Work item.
Turn the lines in the records below into a numbered list, starting at the line that contains "Екатерина Ушахина" and ending after the line that contains "ей предстоит смертельная битва.", with both of those lines included. Skip any blank lines.

Stored data entries:
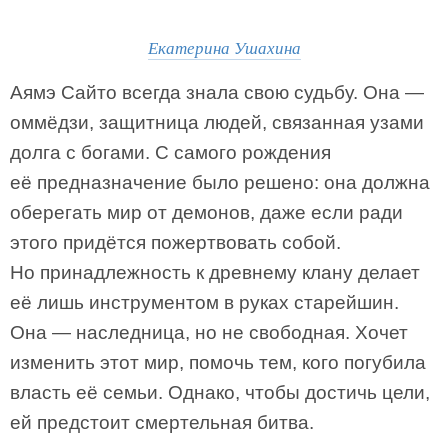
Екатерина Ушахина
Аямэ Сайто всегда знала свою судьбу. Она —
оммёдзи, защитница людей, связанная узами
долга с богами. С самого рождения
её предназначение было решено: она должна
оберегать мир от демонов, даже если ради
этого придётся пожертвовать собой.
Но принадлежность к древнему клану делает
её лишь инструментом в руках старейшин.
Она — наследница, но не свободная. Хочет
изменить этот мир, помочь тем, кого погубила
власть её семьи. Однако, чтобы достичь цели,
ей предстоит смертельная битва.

==

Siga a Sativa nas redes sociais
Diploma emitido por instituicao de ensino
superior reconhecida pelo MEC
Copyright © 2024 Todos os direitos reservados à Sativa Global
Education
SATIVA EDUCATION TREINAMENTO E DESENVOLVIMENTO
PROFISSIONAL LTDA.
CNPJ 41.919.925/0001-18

* * *

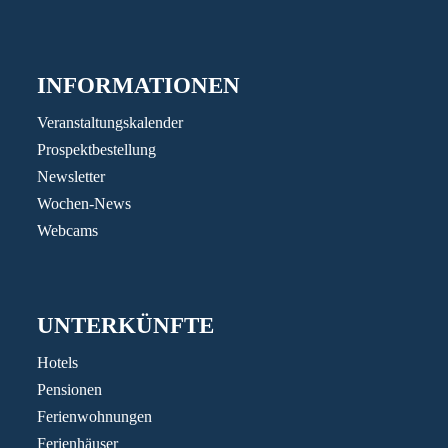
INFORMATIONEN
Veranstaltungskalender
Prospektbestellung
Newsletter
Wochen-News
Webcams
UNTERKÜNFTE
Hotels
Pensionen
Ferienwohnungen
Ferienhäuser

Solution.
1. Екатерина Ушахина
2. Аямэ Сайто всегда знала свою судьбу. Она —
3. оммёдзи, защитница людей, связанная узами
4. долга с богами. С самого рождения
5. её предназначение было решено: она должна
6. оберегать мир от демонов, даже если ради
7. этого придётся пожертвовать собой.
8. Но принадлежность к древнему клану делает
9. её лишь инструментом в руках старейшин.
10. Она — наследница, но не свободная. Хочет
11. изменить этот мир, помочь тем, кого погубила
12. власть её семьи. Однако, чтобы достичь цели,
13. ей предстоит смертельная битва.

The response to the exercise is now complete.